### Task details:
The full set of records must be set down verbatim.

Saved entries
* * * * *

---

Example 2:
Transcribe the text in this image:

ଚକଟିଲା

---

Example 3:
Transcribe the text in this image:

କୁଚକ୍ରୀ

* * * * *

### Exercise output:
---

Example 2:
Transcribe the text in this image:

ଚକଟିଲା

---

Example 3:
Transcribe the text in this image:

କୁଚକ୍ରୀ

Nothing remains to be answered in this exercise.